Er moet een onderscheid worden gemaakt tussen de reeds lang noodzakelijke globale hervorming van de gerechtskosten (en hierbij verwijs ik naar de vervanging van het oude KB van 1950, waarvoor de vorige poging in 2008 is mislukt na de vernietiging van zijn beoogde opvolger), en de herziening van de tarieven die worden toegepast voor de diverse beroepsgroepen en dienstverlenende personen. Momenteel wordt een reeks van besluiten voorbereid, waarin de tarieven een moderner en gedetailleerder structuur krijgen en worden aangepast aan de huidige omstandigheden, wat bijna steeds leidt tot een verhoging ervan. Voor de globale hervorming is het nog niet mogelijk een kalender op te stellen, maar de verschillende tariefbesluiten, waaronder dat voor de vertalers en tolken, moeten nog dit jaar worden genomen en gepubliceerd.

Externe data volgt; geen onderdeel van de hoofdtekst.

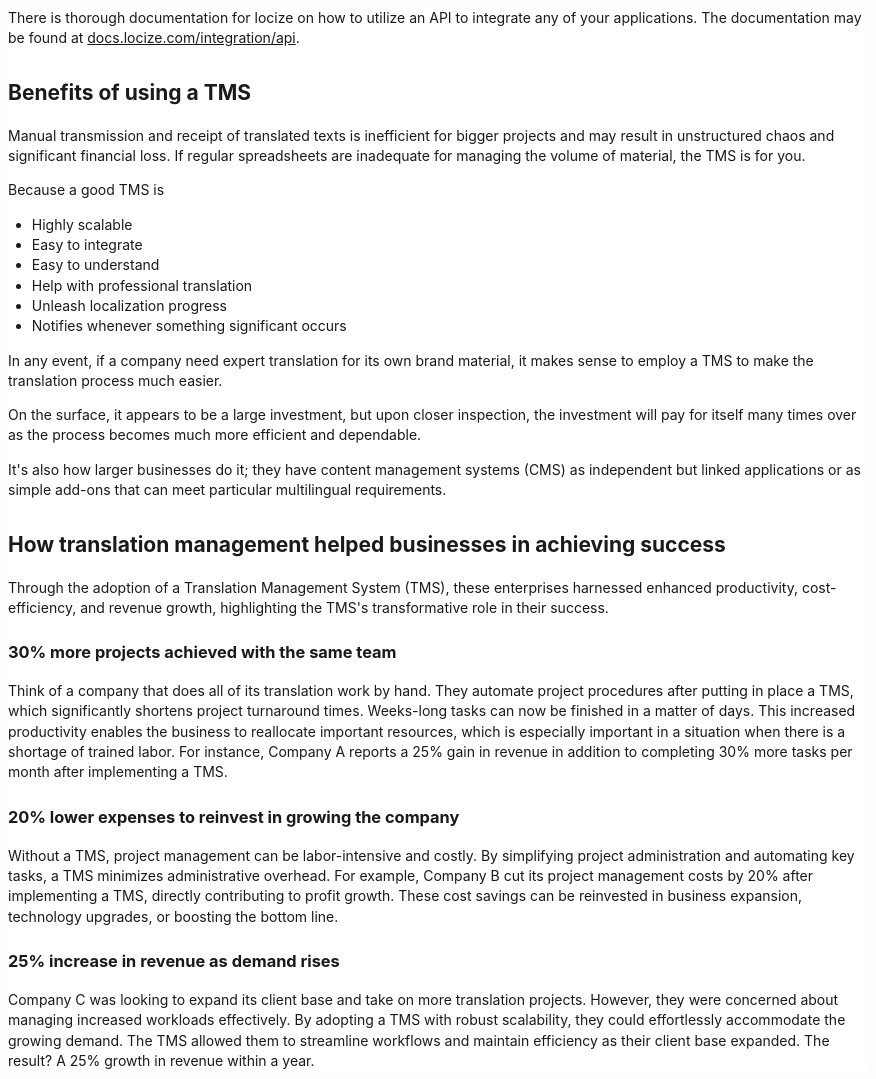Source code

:There is thorough documentation for locize on how to utilize an API to integrate any of your applications. The documentation may be found at [docs.locize.com/integration/api](https://docs.locize.com/integration/api).


## Benefits of using a TMS <a name="benefits"></a>

Manual transmission and receipt of translated texts is inefficient for bigger projects and may result in unstructured chaos and significant financial loss. If regular spreadsheets are inadequate for managing the volume of material, the TMS is for you.

Because a good TMS is 

- Highly scalable
- Easy to integrate
- Easy to understand
- Help with professional translation
- Unleash localization progress
- Notifies whenever something significant occurs

In any event, if a company need expert translation for its own brand material, it makes sense to employ a TMS to make the translation process much easier. 

On the surface, it appears to be a large investment, but upon closer inspection, the investment will pay for itself many times over as the process becomes much more efficient and dependable.

It's also how larger businesses do it; they have content management systems (CMS) as independent but linked applications or as simple add-ons that can meet particular multilingual requirements.


## How translation management helped businesses in achieving success <a name="businesses"></a>

Through the adoption of a Translation Management System (TMS), these enterprises harnessed enhanced productivity, cost-efficiency, and revenue growth, highlighting the TMS's transformative role in their success.

### 30% more projects achieved with the same team

Think of a company that does all of its translation work by hand. They automate project procedures after putting in place a TMS, which significantly shortens project turnaround times. Weeks-long tasks can now be finished in a matter of days. This increased productivity enables the business to reallocate important resources, which is especially important in a situation when there is a shortage of trained labor. For instance, Company A reports a 25% gain in revenue in addition to completing 30% more tasks per month after implementing a TMS.

### 20% lower expenses to reinvest in growing the company
Without a TMS, project management can be labor-intensive and costly. By simplifying project administration and automating key tasks, a TMS minimizes administrative overhead. For example, Company B cut its project management costs by 20% after implementing a TMS, directly contributing to profit growth. These cost savings can be reinvested in business expansion, technology upgrades, or boosting the bottom line.


### 25% increase in revenue as demand rises
Company C was looking to expand its client base and take on more translation projects. However, they were concerned about managing increased workloads effectively. By adopting a TMS with robust scalability, they could effortlessly accommodate the growing demand. The TMS allowed them to streamline workflows and maintain efficiency as their client base expanded. The result? A 25% growth in revenue within a year.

Volgende tariefbesluiten werden reeds gepubliceerd: gerechtsdeurwaarders, DNA-analyses en bloed- en speekselanalyse. Volgende zijn afgewerkt: telefoontap, vertalers-tolken. Volgende zijn nagenoeg afgewerkt: toxicologische analyses andere dan DNA-analyses, psychiaters en psychologen voor interneringsrechtbanken.